Dès 9 heures, mardi matin, soit quelques heures après le séisme, l'Elysée a ordonné la mobilisation de l'unité de Brignoles, ils sont spécialistes du sauvetage déblaiement et ont maintes fois montrés leur expérience.

Trois heures plus tard, une première équipes de reconnaissance, composée de six hommes, ont décollé de Hyères (Var), pour se mettre en contact avec les autorités sur place et déterminer les missions d'urgence.

Le reste de ce corps d'élite, labelisé par l'ONU, est arrivé dans la soirée pour être aussitôt engagé dans les opérations de secours.

Près de 30 morts et des centaines de blessés

Le séisme a été ressenti à 2H54 (heure locale), mardi 26 novembre. Un puissant tremblement de terre de magnitude 6.4, dont l'epicentre se situe dans l'Adriatique, à 34 km au nord-ouest de Tirana (Albanie), a provoqué de nombreux dégâts.

Des bâtiments se sont effondrés comme des châteaux de cartes, piégeant les victimes sous des montagnes de gravats. Plusieurs corps ont été extraits des ruines dans les villes de Durrës et Thumanë.

Dans la ville de Kurbin, un homme paniqué s'est tué en sautant d'un immeuble de plusieurs étage et un autre est mort dans un accident de voiture, lorsque la route a été détruite.

Selon un dernier bilan du ministère de la Défense, mais qui n'est pas définitif, 28 personnes sont mortes, pour la plupart dans la ville touristique côtière de Durrës, sur l'Adriatique, ainsi qu'à Thumanë, au nord de la capitale Tirana. 45 personnes ont été secourues.

La catastrophe a fait également 650 blessés, pour la plupart légers. Des milliers de personnes, dont les logements ont été détruits ou trop fragilisés par le séisme, ont passé la nuit dans des tentes installées dans un stade de Durres.

Les secours, qui ont travaillé l'essentiel de la nuit, ont repris leurs efforts à la levée du jour avec l'aide de plus de 200 spécialistes du sauvetage déblaiement italiens, grecs et français et le concours de chiens et d'appareils spécialisés pour détecter les victimes dans les décombres.

Le Premier ministre, Edi Rama, a délaré cette journée de mercredi, journée de deuil national et proclamé  "l'état d'urgence à Thumanë et à Durrës" pour une période de 30 jours. "La priorité, c'est de sauver la vie des gens", a-t-il dit.

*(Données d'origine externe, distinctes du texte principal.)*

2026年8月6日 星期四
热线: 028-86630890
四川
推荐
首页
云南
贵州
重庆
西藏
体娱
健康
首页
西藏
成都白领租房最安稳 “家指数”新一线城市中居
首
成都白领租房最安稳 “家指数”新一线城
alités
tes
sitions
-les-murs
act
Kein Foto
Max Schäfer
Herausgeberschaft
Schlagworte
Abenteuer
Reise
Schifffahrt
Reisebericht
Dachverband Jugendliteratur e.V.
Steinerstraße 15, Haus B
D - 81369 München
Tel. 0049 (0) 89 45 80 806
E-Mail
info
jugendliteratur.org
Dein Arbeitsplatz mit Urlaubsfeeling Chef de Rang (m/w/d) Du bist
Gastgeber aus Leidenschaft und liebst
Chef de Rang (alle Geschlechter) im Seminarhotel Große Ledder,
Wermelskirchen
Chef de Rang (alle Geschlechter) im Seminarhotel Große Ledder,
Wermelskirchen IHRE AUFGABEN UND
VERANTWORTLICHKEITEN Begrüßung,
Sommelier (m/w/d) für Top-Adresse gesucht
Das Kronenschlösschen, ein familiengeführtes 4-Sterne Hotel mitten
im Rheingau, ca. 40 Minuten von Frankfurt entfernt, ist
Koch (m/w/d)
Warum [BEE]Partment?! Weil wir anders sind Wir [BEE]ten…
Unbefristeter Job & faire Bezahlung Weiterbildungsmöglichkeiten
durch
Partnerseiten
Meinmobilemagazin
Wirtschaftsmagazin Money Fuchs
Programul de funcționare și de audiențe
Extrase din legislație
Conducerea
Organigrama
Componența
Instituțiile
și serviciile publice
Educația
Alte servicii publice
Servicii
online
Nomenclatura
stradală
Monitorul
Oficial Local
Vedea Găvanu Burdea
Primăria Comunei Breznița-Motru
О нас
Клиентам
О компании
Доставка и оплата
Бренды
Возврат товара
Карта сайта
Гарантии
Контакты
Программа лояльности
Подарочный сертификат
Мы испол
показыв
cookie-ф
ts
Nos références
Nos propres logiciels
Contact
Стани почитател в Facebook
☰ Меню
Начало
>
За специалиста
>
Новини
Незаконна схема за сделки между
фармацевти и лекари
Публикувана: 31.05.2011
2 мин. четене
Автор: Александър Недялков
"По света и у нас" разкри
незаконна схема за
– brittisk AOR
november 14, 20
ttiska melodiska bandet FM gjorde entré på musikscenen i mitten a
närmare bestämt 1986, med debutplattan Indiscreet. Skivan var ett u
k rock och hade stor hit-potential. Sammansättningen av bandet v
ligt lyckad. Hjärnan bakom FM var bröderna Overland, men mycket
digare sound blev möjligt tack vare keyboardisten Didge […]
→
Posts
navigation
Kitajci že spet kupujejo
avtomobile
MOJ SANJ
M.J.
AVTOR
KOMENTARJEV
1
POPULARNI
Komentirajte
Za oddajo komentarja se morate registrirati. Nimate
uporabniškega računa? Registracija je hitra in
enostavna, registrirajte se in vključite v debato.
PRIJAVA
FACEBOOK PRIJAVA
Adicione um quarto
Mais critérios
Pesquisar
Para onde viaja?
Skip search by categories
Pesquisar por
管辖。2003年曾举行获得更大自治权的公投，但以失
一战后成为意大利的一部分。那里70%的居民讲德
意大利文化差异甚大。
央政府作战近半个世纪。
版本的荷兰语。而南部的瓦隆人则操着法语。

D'après la mairie de Durrës, 27 immeubles sont gravement endommagés. Les autorités ont appelé les habitants à ne pas y retourner avant vérification alors que plus de 300 répliques ont succédé à la secousse initiale.
    
Selon un sismologue albanais, Rrapo Ormeni, il s'agissait du plus puissant séisme survenu dans la région de Durres depuis 1926.
    
Dans la Grèce voisine, l'île de Crète a été secouée ce mercredi par un séisme sous-marin de magnitude 6,1. Les autorités n'ont signalé ni dégât, ni victime pour l'instant.